The association of circadian clock candidate genes to increased adiposity in the TIGER study

Authors: HART SAILORS, MARY - BAYLOR COLLEGE MED; JACKSON, ANDREW - UNIV. OF HOUSTON; Bray, Molly

Submitted to: Medicine and Science in Sports and Exercise
Publication Type: Abstract Only
Publication Acceptance Date: 3/19/2007
Publication Date: 5/7/2007
Citation: Hart Sailors, M.L., Jackson, A.S., Bray, M.S. 2007. The association of circadian clock candidate genes to increased adiposity in the TIGER study [abstract]. Medicine and Science in Sports and Exercise. 39(5 Suppl):S278.

Interpretive Summary:

Technical Abstract: Obesity is a highly prevalent disease that has become a major health crisis in the United States. A number of studies have suggested a link between the altered sleep/wake patterns associated with our "24 hour" lifestyle and obesity. We hypothesize that disruption of the circadian clock intrinsic to the adipocyte, which may result from DNA sequence variation within clock-related genes, is a primary mechanism linking altered sleep/wake cycles to obesity. The purpose of this study was to investigate the association between body size and selected variants in clock-related genes (BMAL1, CLOCK, CRY, PER1, PER2, DBP, TEF, and E4BP4) in men and women (n=325) from the TIGER Study.
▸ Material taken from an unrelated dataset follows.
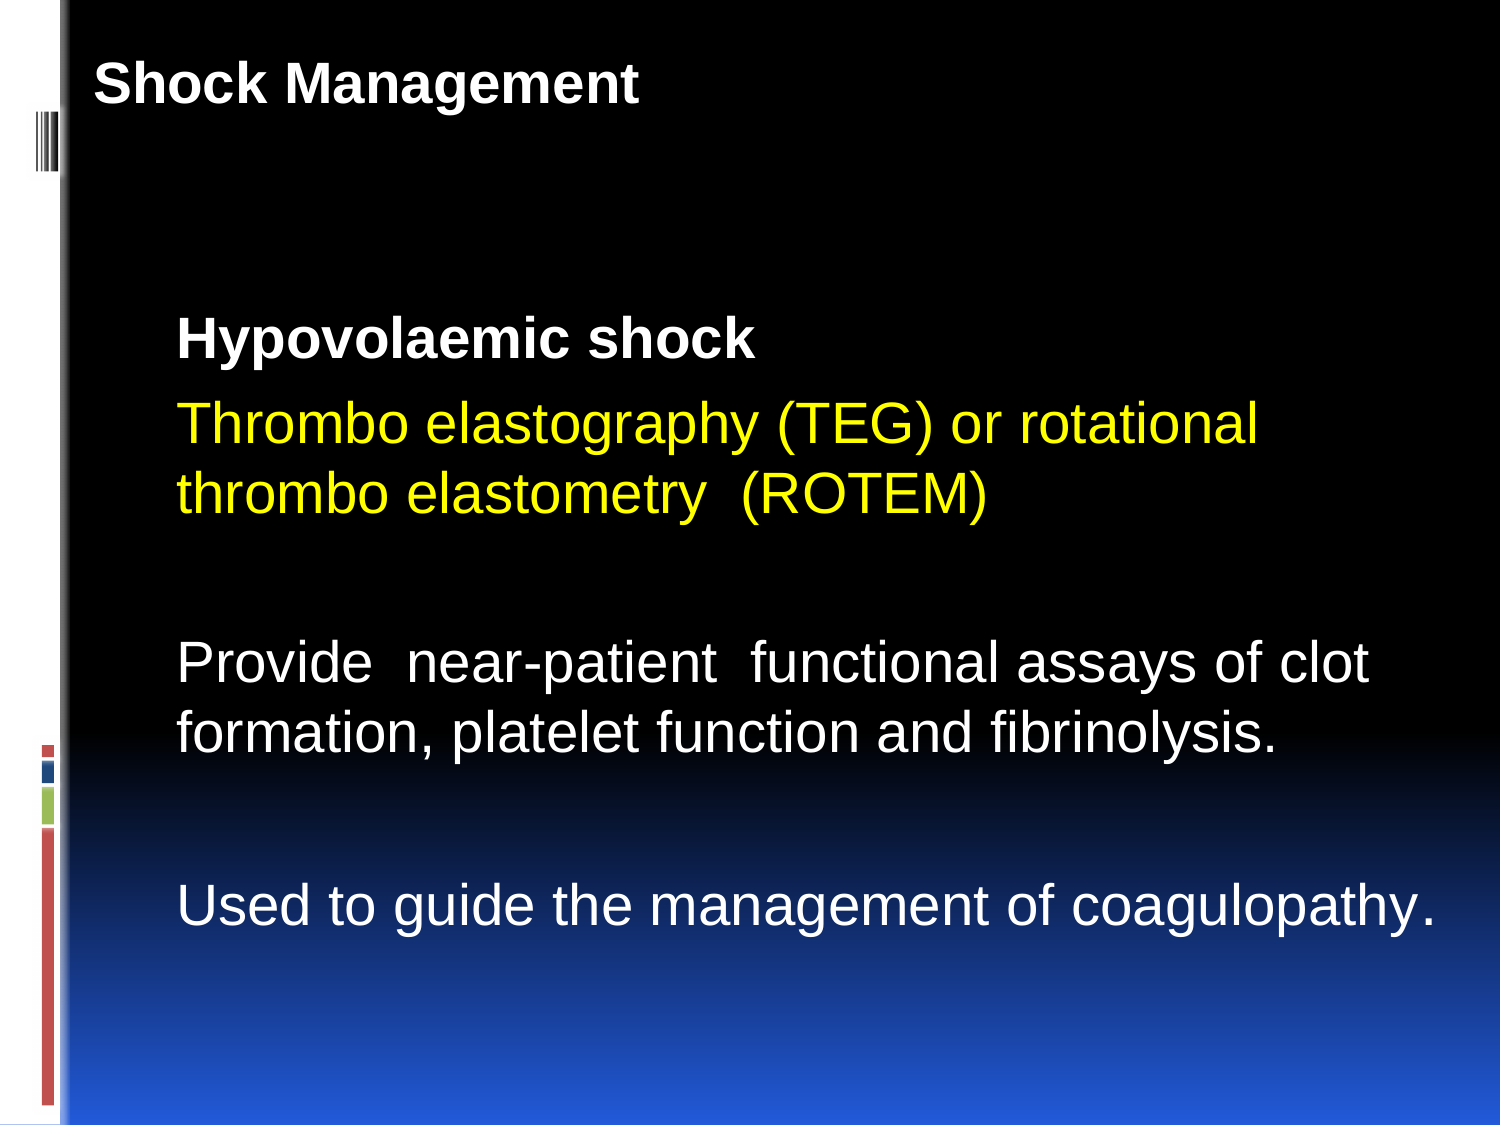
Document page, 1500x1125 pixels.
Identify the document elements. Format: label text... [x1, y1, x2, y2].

list Hypovolaemic shock Thrombo elastography (TEG) or rotational thrombo elastometry (ROTEM) Provide near-patient functional assays of clot formation, platelet function and fibrinolysis. Used to guide the management of coagulopathy. [149, 292, 1476, 1043]
text_box Shock Management [78, 37, 656, 123]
We tested the association between single locus and multilocus genotypes and body-size measures (BMI, weight, waist and hip circumferences, skinfold percent fat, and DXA percent fat) using multivariate regression adjusted for age, gender, and smoking status. We found that variants in BMAL1 (rs2290034, rs3816358), TEF (rs2273071), and PER2 (rs934945) were significantly associated with body size measures in Hispanic males and females (n=74). The A alleles at each BMAL1 locus were associated with an increase in body size measures (rs2290034 AA/AG BMI = 30.5 kg/m**2, GG BMI = 26.2 kg/m2; rs3816358 AA/AG BMI = 31.2 kg/m**2, GG BMI = 27.6 kg/m2), while the G alleles in the TEF and PER2 variants were associated with increased body size measures (TEF GG/GA BMI = 28.9 kg/m2, AA BMI = 24.6 kg/m**2; PER2 GG/GA BMI = 28.8 kg/m**2, AA BMI = 23.5 kg/m**2). These genotype effects were consistent but non-significant in African Americans and non-Hispanic whites. We further investigated the joint effects of the TEF and PER2 variants with body size measures. Individuals with the homozygous GG genotype in both the TEF and PER2 polymorphisms were 4.8 times more likely to be obese (OR = 4.82, 95% CI (1.428-16.265)) compared to carriers of the A alleles in either TEF or PER2. A similar effect for the multilocus TEF/PER2 genotype was also observed for other body size measures, including BMI (p = 0.0016), waist circumference (p = 0.0096), and weight gain per year (p = 0.0391). These results suggest that variation within clock-related genes may be associated with body-size measures, thus potentiality linking increased adiposity to sleep/wake patterns.